Part of that has been due to sanctions, with an increase in income due to the re-export to Russia of computers, household appliances and electronics, auto parts, electrical and electronic components. Exports of non-energy goods from Kazakhstan to Russia in 2022 increased by 24.8% and amounted to US$18.9 billion.
Now, expectations are rising as regards the potential China and India impact on the EAEU. The integration economic processes of the EAEU countries are gaining momentum. An internal EAEU agreement has been reached and was approved in January this year that removes technical barriers to trade within the framework of the EAEU on trade with third countries. This will also contribute to an increase in the number and volume of trade operations with other countries and the possibility of expanding the union to an EAEU+ format.
The prospects here as concerns the EAEU are related to external and internal factors. Internal factors are the ability of member countries to jointly overcome new challenges, cooperate in the face of changed rules in global markets, and maintain control over compliance with sanctions by the United States and EU.
An EAEU Intergovernmental Council meeting held in early February this year showed that the economic situation in all EAEU members states is stable, and mutual trade is growing. Anti-Russian sanctions actually significantly contribute to this growth, meaning that for EAEU members especially, as well as countries such as China and India, the attractiveness of Russia as an economic partner has grown.
The position of China, which openly supports Russia in confrontation with the United States, is especially important, as well as India, for which the task of expanding its presence in Central Asia remains urgent.
As a result of this, and due in part to its development, the importance of the International North-South Transportation Corridors from India to Russia is growing. The recent brokering of a peace deal between Saudi Arabia and Iran by China is indicative of the need for this route to become successful as it also feeds into Europe via Azerbaijan and Turkiye. The same is true for the Middle Corridor, which enables EU and Russian traffic to head east via Kazakhstan to China, and vice-versa.
That has encouraged other regional countries to either sign their own FTA with the EAEU – as is the case with Iran – or to officially request a negotiated deal. These include several ASEAN members as well as a variety of MENA nations such as Egypt and the UAE. They are interested in implementing joint projects based on the norms and rules that exist in the EAEU.
The agreement between the EAEU and China is largely restrictive; at one time it was adopted to protect the EAEU market from Chinese products. However, now within the framework of this agreement, schemes are being developed to deepen cooperation in rail transportation, and specifically the China-Kazakhstan-Uzbekistan rail link. In February this year, a corresponding roadmap was signed.
Iran and the EAEU signed a free trade agreement in January. This is apparently the first step towards easing the rules of cooperation with the EAEU, which will also include Turkey, Georgia, and Azerbaijan.
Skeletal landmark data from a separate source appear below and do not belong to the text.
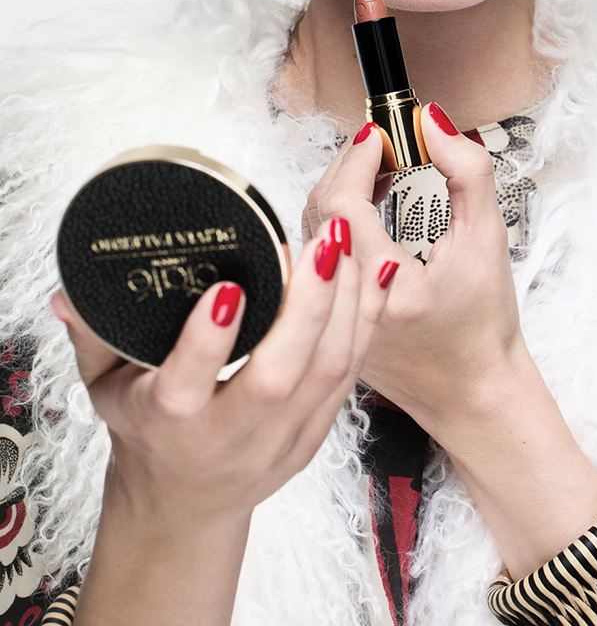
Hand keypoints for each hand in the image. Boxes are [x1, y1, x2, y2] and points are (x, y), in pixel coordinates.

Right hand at [51, 218, 397, 525]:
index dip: (209, 341)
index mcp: (172, 423)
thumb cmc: (147, 431)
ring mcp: (280, 441)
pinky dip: (367, 323)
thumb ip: (94, 335)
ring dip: (346, 305)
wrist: (184, 505)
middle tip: (322, 241)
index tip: (228, 287)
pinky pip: (350, 377)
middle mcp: (230, 436)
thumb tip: (71, 291)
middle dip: (308, 306)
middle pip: (278, 378)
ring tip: (348, 243)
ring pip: (326, 375)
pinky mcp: (315, 436)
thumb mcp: (106, 387)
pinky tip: (375, 275)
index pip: (189, 385)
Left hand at [302, 105, 527, 437]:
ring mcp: (332, 315)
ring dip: (340, 189)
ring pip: (313, 232)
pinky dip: (338, 220)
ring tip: (378, 166)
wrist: (476, 394)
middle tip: (381, 141)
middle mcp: (346, 305)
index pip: (343, 204)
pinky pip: (319, 254)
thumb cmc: (485, 327)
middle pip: (320, 212)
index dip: (357, 159)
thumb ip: (467, 173)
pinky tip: (369, 205)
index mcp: (384, 289)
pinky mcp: (329, 319)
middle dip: (347, 165)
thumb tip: (434, 124)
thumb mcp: (488, 239)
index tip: (380, 135)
In addition, the Iranian experience of creating a kind of EAEU+1 free trade zone can become a support for the development of similar agreements with other countries.
The FTA agreement with Vietnam has been in force since 2015, but cooperation with Iran is not only about goods, the primary driver for the Iran-EAEU is transport and logistics infrastructure.
Kazakhstan’s Foreign Minister Mukhtar Tleuberdi made it clear at a joint press briefing with the US Secretary of State Anthony Blinken last month that Astana’s economic policy is determined by participation in the EAEU, and Kazakhstan is not going to refuse this participation. Instead, in the context of anti-Russian sanctions, membership of and cooperation with the EAEU has opened up new opportunities for growth.
It has largely gone unnoticed in the West, but the EAEU and its reach out to MENA in addition to China and India will be a regional Eurasian game changer.